Шрифт:
Закладка:
«Кто я?»
У существа, за пятнадцать лет ни разу не задавшего себе этот вопрос, не было ответа.
«Кто я?»
У насмешливого гада, что жил внутри и разбавлял одиночество своими ехидными шутками, всегда был ответ.
«Ты идиот. Розовый пудель, которого заботливая хозяйка раз в две недели водит на стрижку».
Эвелин взревел и ударил кулаками по ненавистному зеркалу. Увы, то было сделано из сверхпрочного материала. Парень сполз по гладкой поверхности стекла на пол. Его тело сотрясли беззвучные рыдания. Через несколько минут сабо на платформе полетело прочь, за ним второе. Блуза, бриджи, бельё. Он сбрасывал одежду, как змея шкуру. В ванной сбрил налысо оранжевые патлы, выдрал все серьги и тоннели, соскреб мочалкой до ссадин кожу. В комнате отыскал среди груды вещей штаны в стиле формы внекастовых и черную толстовку. Остальное отнес в мусороприёмник. Теперь оставалось последнее в списке — напиться. До зеленых фей перед глазами. Чтобы перебить чужой вкус на губах одной зубной пасты оказалось мало.
Семейный бар был заперт, в магазинах алкоголь до шестнадцати лет не продавали. Оставался единственный вариант — пищевой автомат в кварталах для нижних каст.
Разделяющий кварталы забор был серьезным препятствием, но не для подростков, знающих все дыры и тайные лазы. Ловко преодолев этот нехитрый барьер, Эвелин направился к первому автомату. Фол. Еда, газировка, электронные сигареты с наркотой и без. Выпивки нет. Во втором то же самое. Только шестой автомат в самой глубине квартала оказался с алкоголем. Отлично! Теперь нужно подождать желающего подзаработать.
Долго стоять не пришлось. Через три минуты в подворотне появился мужик. Синтетическая клетчатая рубашка, вытертые джинсы, щеки, которые не видели бритву дня три, не меньше. Эвелин разглядывал представителя нижней касты, как некое чудо природы. «Такого не спутаешь» — промелькнуло в голове.
— Чё надо? — гавкнул детина.
— Абсент.
— Тыща крипторублей.
— С ума сошел? — Эвелин аж задохнулся. — Тысяча за бесплатное пойло?!
— Так я не заставляю, — мужик показал зубы, треть из них отсутствовала.

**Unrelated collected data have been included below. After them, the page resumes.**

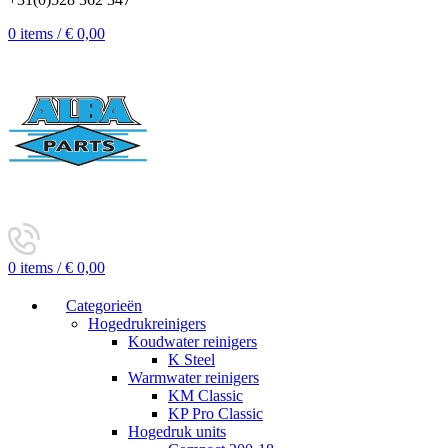
0
items
/
€
0,00
0
items
/
€
0,00
Categorieën
Hogedrukreinigers
Koudwater reinigers
K Steel
Warmwater reinigers
KM Classic
KP Pro Classic
Hogedruk units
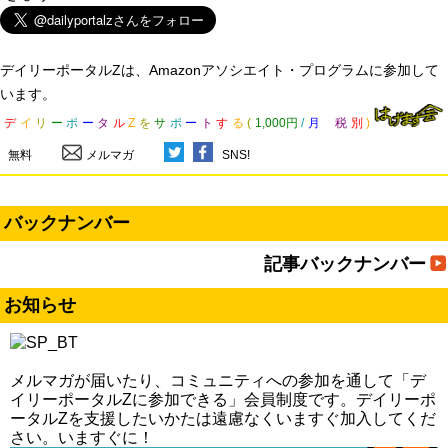
デイリーポータルZは、Amazonアソシエイト・プログラムに参加して
います。
デ
イ
リ
ー
ポ
ー
タ
ル
Z
を
サ
ポ
ー
ト
す
る
(
1,000円
/
月
税
別
)
無料
メルマガ
SNS!
バックナンバー
記事バックナンバー
お知らせ
メルマガが届いたり、コミュニティへの参加を通して「デ
イリーポータルZに参加できる」会員制度です。デイリーポ
ータルZを支援したいかたは遠慮なくいますぐ加入してくだ
さい。いますぐに！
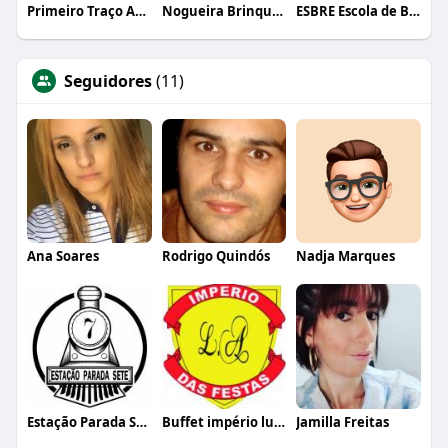
Primeiro Traço Arquitetura
Nogueira Brinquedos
ESBRE Escola de Bares e Restaurantes
Seguidores
(11)
Ana Soares
Rodrigo Quindós
Nadja Marques
Estação Parada Sete
Buffet império luciano alves
Jamilla Freitas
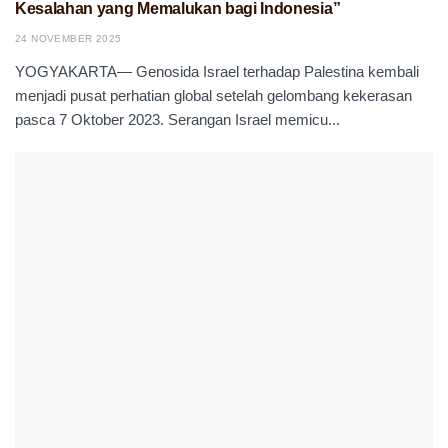
Kesalahan yang Memalukan bagi Indonesia”
24 NOVEMBER 2025
YOGYAKARTA— Genosida Israel terhadap Palestina kembali
menjadi pusat perhatian global setelah gelombang kekerasan
pasca 7 Oktober 2023. Serangan Israel memicu...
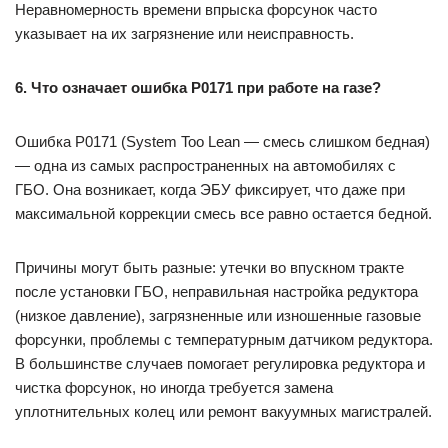
Неравномерность времени впрыска форсунок часто
указывает на их загрязнение или неисправность.
6. Что означает ошибка P0171 при работе на газе?
Ошибка P0171 (System Too Lean — смесь слишком бедная)
— одна из самых распространенных на автомобилях с
ГБО. Она возникает, когда ЭБУ фиксирует, что даже при
максимальной коррекции смесь все равно остается бедной.
Причины могут быть разные: утечки во впускном тракте
после установки ГБО, неправильная настройка редуктора
(низкое давление), загрязненные или изношенные газовые
форсунки, проблемы с температурным датчиком редуктора.
В большинстве случаев помогает регулировка редуктора и
чистка форсунок, но иногда требуется замена
уплотнительных колец или ремонт вакуумных магистралей.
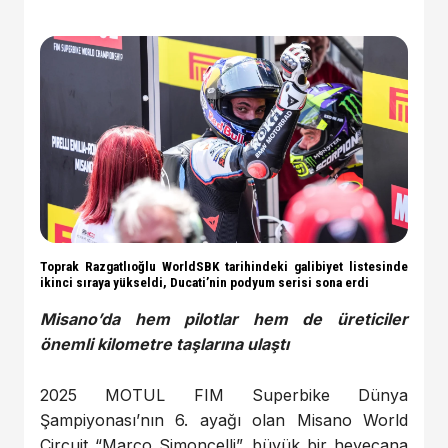
Toprak Razgatlıoğlu WorldSBK tarihindeki galibiyet listesinde
ikinci sıraya yükseldi, Ducati’nin podyum serisi sona erdi
Misano’da hem pilotlar hem de üreticiler
önemli kilometre taşlarına ulaştı
2025 MOTUL FIM Superbike Dünya
Şampiyonası’nın 6. ayağı olan Misano World
Circuit “Marco Simoncelli”, büyük bir heyecana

— Ладно, номер счета говори.
Когда Эвелин перевел нужную сумму, незнакомец приложил руку со смарт-браслетом к панели управления аппарата. Тот, пикнув, открылся.
— Закуску будешь? За счет заведения, так и быть.
— Чипсы давай, — буркнул Эвелин.
— Да вы, батенька, гурман! — хохотнул мужик. — Что, несчастная любовь? Тут крыша неподалеку есть. С неё прыгать удобно.
— Да пошел ты! — подросток дёрнул бумажный пакет и зашагал прочь.
Местом своей импровизированной попойки он выбрал заброшенный мост через реку. Вонь, грязь, мерзкая музыка вдалеке. Внешний мир шикарно резонировал с внутренним.
Однако спокойно напиться ему не дали. На мосту появилась компания из трех подростков. Весь их внешний вид говорил о том, что ребятам скучно, и они готовы развеять свою хандру любым доступным способом.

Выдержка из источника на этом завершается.